Die Faszination Tanz und Bewegung präsentiert Inge Lüthje immer wieder in entsprechenden Werken, gebrannt in Ton, oder gemalt auf Leinwand oder Papier. Das Faszinovum Mensch wird manchmal defragmentiert und sequenziert. Kubistische Züge finden sich häufig in Inge Lüthjes Arbeiten und die Tonskulpturen haben bisweilen engmaschige Draht-Gitternetze als „Skelett“, die sie offen wirken lässt.

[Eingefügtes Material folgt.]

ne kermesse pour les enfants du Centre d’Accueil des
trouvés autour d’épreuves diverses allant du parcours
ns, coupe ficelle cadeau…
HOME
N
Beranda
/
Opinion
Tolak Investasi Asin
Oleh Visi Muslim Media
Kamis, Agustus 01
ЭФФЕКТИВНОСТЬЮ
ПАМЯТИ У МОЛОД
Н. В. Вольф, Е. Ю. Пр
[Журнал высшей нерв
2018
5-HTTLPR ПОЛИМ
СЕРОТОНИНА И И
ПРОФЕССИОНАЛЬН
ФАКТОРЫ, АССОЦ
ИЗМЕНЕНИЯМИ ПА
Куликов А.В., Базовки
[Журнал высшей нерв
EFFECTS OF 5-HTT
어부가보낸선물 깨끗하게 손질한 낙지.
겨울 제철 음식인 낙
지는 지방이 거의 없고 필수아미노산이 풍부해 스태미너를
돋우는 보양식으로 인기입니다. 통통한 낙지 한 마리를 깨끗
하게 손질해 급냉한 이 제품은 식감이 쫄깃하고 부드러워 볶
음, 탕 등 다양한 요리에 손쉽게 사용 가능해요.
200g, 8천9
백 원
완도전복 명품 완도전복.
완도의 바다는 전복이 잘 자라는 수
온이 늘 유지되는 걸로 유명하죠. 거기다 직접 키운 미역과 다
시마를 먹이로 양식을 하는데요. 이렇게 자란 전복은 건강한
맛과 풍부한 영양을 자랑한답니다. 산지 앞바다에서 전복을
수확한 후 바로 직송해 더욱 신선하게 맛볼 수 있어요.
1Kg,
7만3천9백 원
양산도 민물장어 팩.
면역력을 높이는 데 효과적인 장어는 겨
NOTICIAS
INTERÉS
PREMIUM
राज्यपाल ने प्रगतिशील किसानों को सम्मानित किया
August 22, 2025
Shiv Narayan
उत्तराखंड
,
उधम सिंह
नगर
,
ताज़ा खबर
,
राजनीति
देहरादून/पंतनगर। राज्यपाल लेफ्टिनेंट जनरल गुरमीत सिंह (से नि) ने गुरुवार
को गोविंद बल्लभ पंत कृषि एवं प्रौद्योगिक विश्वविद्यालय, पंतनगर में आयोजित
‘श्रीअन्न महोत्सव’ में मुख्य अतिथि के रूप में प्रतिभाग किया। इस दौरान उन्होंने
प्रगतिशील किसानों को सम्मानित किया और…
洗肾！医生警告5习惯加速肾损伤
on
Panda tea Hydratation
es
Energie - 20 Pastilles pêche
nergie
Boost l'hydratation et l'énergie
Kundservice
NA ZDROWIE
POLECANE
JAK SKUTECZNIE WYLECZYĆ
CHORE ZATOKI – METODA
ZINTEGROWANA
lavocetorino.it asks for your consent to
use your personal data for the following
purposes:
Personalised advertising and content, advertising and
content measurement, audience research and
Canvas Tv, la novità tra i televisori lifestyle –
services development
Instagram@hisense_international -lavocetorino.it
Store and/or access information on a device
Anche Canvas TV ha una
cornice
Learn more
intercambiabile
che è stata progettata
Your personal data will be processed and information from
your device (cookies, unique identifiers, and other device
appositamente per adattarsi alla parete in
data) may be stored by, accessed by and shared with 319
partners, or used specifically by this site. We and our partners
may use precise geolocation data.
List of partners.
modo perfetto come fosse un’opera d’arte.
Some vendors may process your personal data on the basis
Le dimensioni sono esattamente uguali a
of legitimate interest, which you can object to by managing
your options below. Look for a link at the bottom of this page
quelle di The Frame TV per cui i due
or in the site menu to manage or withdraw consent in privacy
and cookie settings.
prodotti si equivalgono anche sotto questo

In der Zeit der Pandemie 2020/21 waren keine Ausstellungen möglich und man hatte Zeit sich zu besinnen. Das kulturelle Schaffen war plötzlich ausgebremst und es war Kreativität für Alternativen gefragt. - Viele nutzten die Zeit und verlegten die eigene Präsentation ins Netz. - Sucht man Inge Lüthje im Netz findet man sie auf Pinterest, bei CRELALA Kunst, bei frog-blog.org oder in Ausstellungsankündigungen, wie der Ankündigung zur Ausstellung „Unterwegs“ im Oktober 2018, einer Ausstellung der Künstlergruppe Gruppe 78, einer Künstlergemeinschaft auf dem Mainzer Lerchenberg. Unterwegs zu sein ist die Übertragung der konfuzianischen Weisheit „Das Leben ist eine Reise“, was gern verkürzt dargestellt wird als „Der Weg ist das Ziel.“ Den Weg, den Inge Lüthje im Laufe ihres Daseins beschritten hat und beschreitet, erkennen wir in ihren Werken. Wir erkennen den Wert dessen, was sie erschaffen hat und wollen es erhalten. In einer Zeit, in der die sozialen Netzwerke und Medien Menschen mit Information, Desinformation und Bildern überfluten, hat Kunst immer mehr zu kämpfen seine Bewunderer zu finden. Unter Kunstbegeisterten auch überregional wahrgenommen zu werden gelingt den wenigsten Künstlern, wenn sie keine großen Mäzene oder Förderer hinter sich wissen.
Die Pandemie hat vielleicht der Kunst im Netz mehr Raum geschaffen, aber unter all den perlen jetzt die wertvollsten herauszufischen ist eine besondere Aufgabe, die täglich schwieriger wird, je größer die Masse an Kunst, die ihren Weg in den digitalen Ozean findet.